Sam writes that the essential characteristics of a log entry are authentic voice of person, reverse chronological order, and on the web. From this he derives required attributes for a log entry of permalink, creationDate, author, and content.

I come to the same conclusion though I don’t necessarily agree with the essential characteristics. After all, we’ve discussed what is meant by ‘authentic’, but I do agree with at least identifying a specific voice, one that’s guaranteed to represent one entity, regardless of the authenticity of the entity. So I agree with:

author

Sam also mentions reverse chronological order, and this is something else I don’t should be assumed. After all, just because it’s the standard doesn’t mean that everyone supports multiple entries displayed in reverse chron. However, I think that the date of a specific item is important, and then people can pick and choose how they want things displayed based on this date. More importantly, the date sets the context for the entry. After all, discussing the election of George Bush can have different meanings based on the year of the discussion. So, I agree on date:

date

Sam also talks about permalink, which is in some ways a physical manifestation of nothing more than a unique address of a resource on the web. Additionally, we all move – we will always move. The days when someone says, “You must not deal 404’s” are gone with the dodo bird. People move, domains change, life morphs, we all go on. So my preference would be to call it unique location at any instance of time, or unique location for short, rather than permalink:

unique location

In fact, the date and author become validation of the unique location – the unique location gives us one specific entry, and the date and author combined give us the same specific entry.

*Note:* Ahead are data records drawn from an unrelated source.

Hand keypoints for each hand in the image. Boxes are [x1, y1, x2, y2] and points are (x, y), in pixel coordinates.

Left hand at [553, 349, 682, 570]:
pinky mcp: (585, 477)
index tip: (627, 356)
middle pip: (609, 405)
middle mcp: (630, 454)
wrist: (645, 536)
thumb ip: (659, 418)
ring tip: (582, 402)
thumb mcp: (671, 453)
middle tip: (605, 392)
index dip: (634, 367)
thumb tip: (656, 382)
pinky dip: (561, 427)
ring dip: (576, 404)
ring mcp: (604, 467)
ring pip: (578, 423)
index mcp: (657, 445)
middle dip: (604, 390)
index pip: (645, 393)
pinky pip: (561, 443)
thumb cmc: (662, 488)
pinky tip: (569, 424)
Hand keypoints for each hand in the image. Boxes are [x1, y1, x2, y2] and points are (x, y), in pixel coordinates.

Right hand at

By this approach, we have a better understanding of what we mean by ‘author’, which could be an individual, a company, a ficticious character, as long as it combined with the date, can give us the one entry.

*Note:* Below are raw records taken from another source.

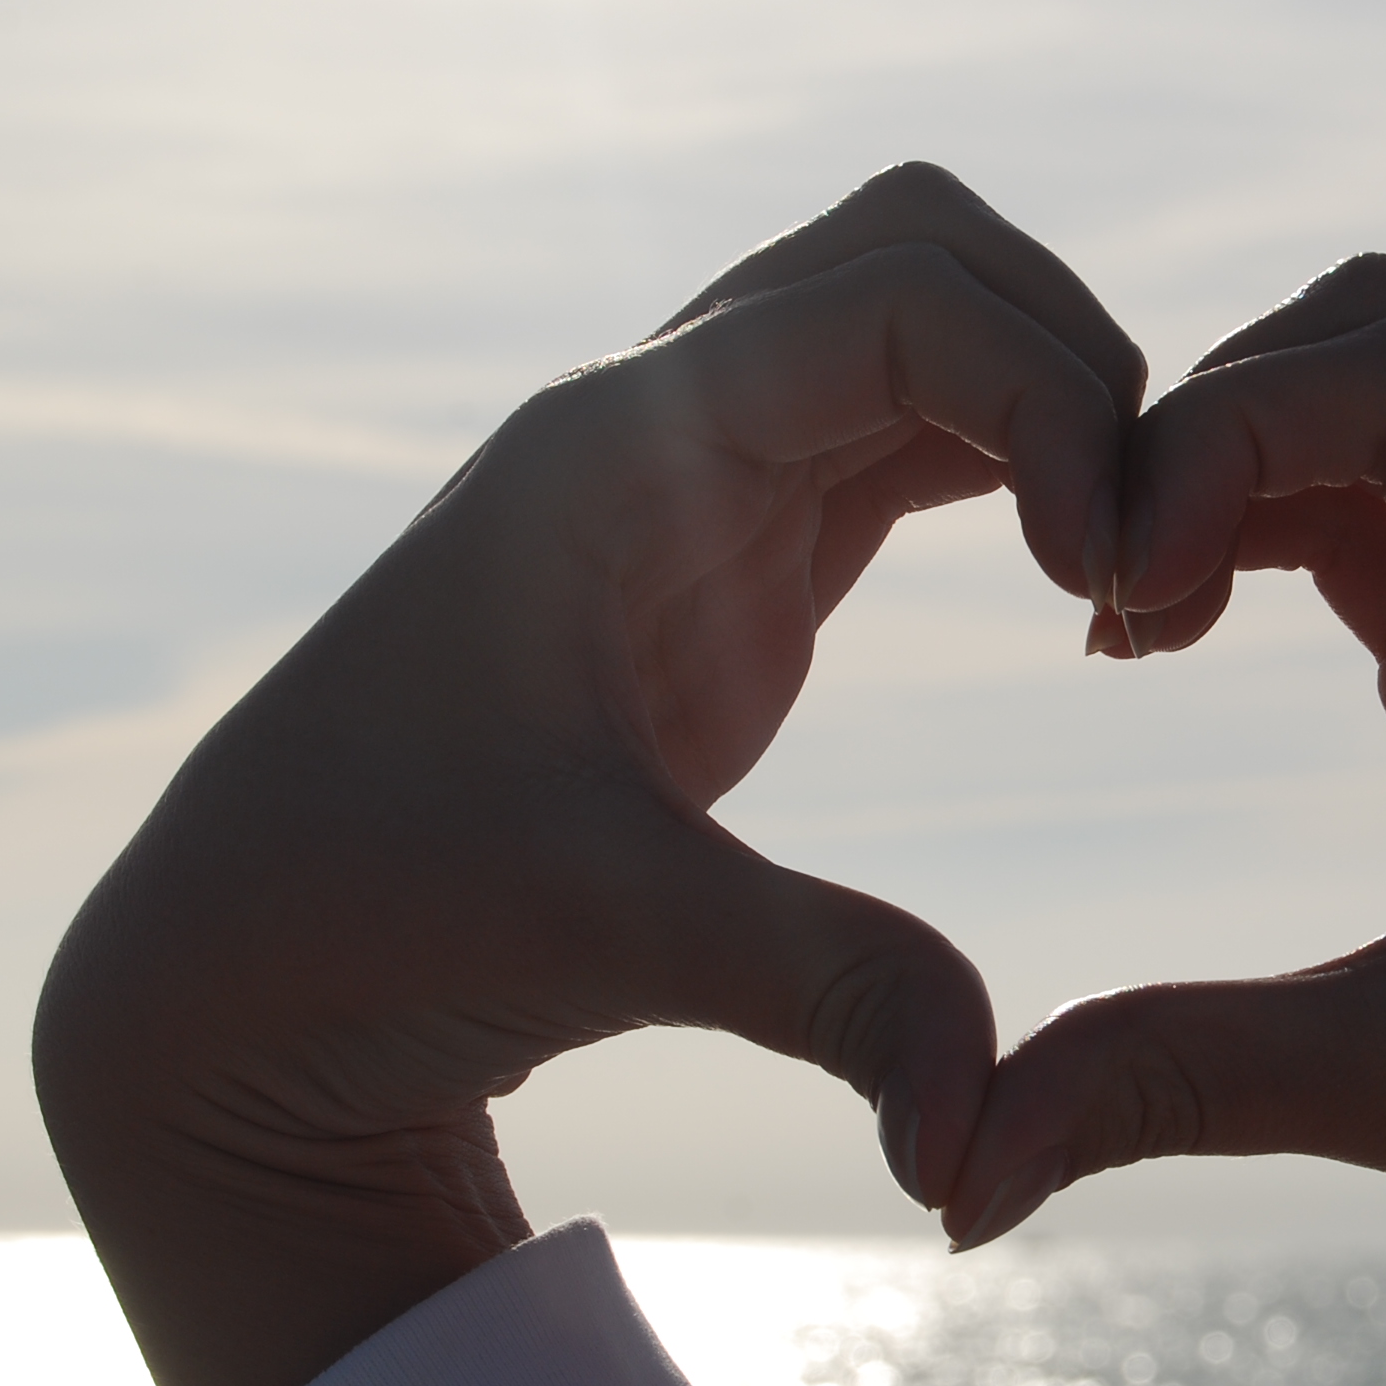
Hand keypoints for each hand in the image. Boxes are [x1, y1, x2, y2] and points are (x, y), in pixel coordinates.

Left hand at [35, 164, 1142, 1385]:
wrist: (251, 964)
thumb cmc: (381, 919)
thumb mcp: (608, 937)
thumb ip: (818, 997)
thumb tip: (978, 1139)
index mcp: (621, 445)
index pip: (893, 300)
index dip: (1047, 398)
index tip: (1102, 575)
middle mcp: (665, 417)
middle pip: (919, 247)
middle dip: (1069, 357)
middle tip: (1134, 546)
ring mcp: (701, 475)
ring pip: (921, 322)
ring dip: (1049, 406)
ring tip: (1117, 576)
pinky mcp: (738, 554)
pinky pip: (908, 433)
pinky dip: (1015, 468)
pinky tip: (1072, 592)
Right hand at [941, 255, 1385, 1385]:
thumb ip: (1183, 1084)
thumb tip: (955, 1175)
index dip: (1219, 434)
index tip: (1110, 590)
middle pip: (1382, 336)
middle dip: (1211, 421)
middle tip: (1103, 588)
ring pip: (1371, 391)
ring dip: (1225, 462)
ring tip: (1121, 616)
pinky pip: (1370, 490)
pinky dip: (1253, 515)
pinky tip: (1162, 630)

Finally, Sam and I are in agreement on content, but don’t get all huffy (Doc) that we’re calling your beautiful prose ‘content’ – this is just a way of getting a handle on something. After all, if we were only hear to put an empty file out on a web server, and put our name to it, we wouldn’t have to worry much about popularity.

However, I would break content down into categories, all of which roll up into the higher level ‘content’ – something that’s very doable within the standard data modeling languages such as idef1x, ER, and so on. My categories would be:

content (category) – one or more of the following:

grouping of related items (a collection of children)
content directly
some variation of the content
Another like item

If I can dig up a freebie idef1x tool that will allow me to publish this as a conceptual data model online, I’ll post one. But for now, this is my first take – hand drawn so it’s rude and crude.

So, my first shot – now you tell me where am I right and where am I wrong. Note, though, that I agree completely with Sam – no implementation details, let’s keep it high level, business domain data model only now. That way everyone can join in, not just the techs.

Or in other words – you do boo boo and do tech voo doo and birdie reach down and slap your fine, fine hand with whisper thin but ouchy and terribly hot flames.

Now, back to poetic technology.

It’s unfortunate that the wiki mentioned above has quickly broken down into physical implementation issues such as content must be well formed (that’s physical), HTML (that’s physical), with an associated MIME type – that looks physical to me, and it precludes any discussion on content that isn’t some form of markup.

I don’t agree with the physical implementation, because it doesn’t account for a child/parent relationship that something like threadsML, threaded comments, syndication feeds, etc need. However, I wish we had given the high level at least a day of discussion before drilling down into implementation issues.